Copy every record word for word. The images stay behind.
*** Extracted data ***
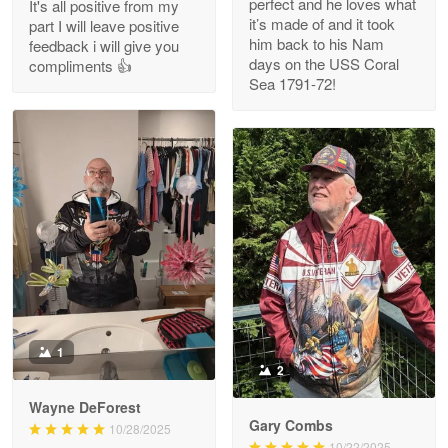
perfect and he loves what
It's all positive from my
Read more
it’s made of and it took
part I will leave positive
him back to his Nam
feedback i will give you
days on the USS Coral
compliments 👍
Sea 1791-72!
M. Wagner
Apr 22 5
ProudVet365 is a tremendous vendor
Reply from Proudvet365
Apr 22
Read more
Darrell Warner
May 26
1
Great Products!!!
2
Wayne DeForest
Reply from Proudvet365
May 26
Gary Combs
10/28/2025
Read more
10/22/2025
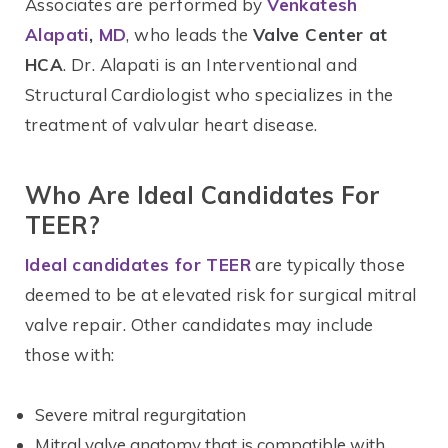
Associates are performed by
Venkatesh
Alapati
,
MD
, who leads the
Valve Center at
HCA
. Dr. Alapati is an Interventional and
Structural Cardiologist who specializes in the
treatment of valvular heart disease.
Who Are Ideal Candidates For
TEER?
Ideal candidates for TEER
are typically those
deemed to be at elevated risk for surgical mitral
valve repair. Other candidates may include
those with:
Severe mitral regurgitation
Mitral valve anatomy that is compatible with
*** End of Extracted data ***
Answer to this task:
perfect and he loves what
It's all positive from my
Read more
it’s made of and it took
part I will leave positive
him back to his Nam
feedback i will give you
days on the USS Coral
compliments 👍
Sea 1791-72!
M. Wagner
Apr 22 5
ProudVet365 is a tremendous vendor
Reply from Proudvet365
Apr 22
Read more
Darrell Warner
May 26
1
Great Products!!!
2
Wayne DeForest
Reply from Proudvet365
May 26
Gary Combs
10/28/2025
Read more
10/22/2025
Associates are performed by
Venkatesh
Alapati
,
MD
, who leads the
Valve Center at
HCA
. Dr. Alapati is an Interventional and
Structural Cardiologist who specializes in the
treatment of valvular heart disease.
Who Are Ideal Candidates For
TEER?
Ideal candidates for TEER
are typically those
deemed to be at elevated risk for surgical mitral
valve repair. Other candidates may include
those with:
Severe mitral regurgitation
Mitral valve anatomy that is compatible with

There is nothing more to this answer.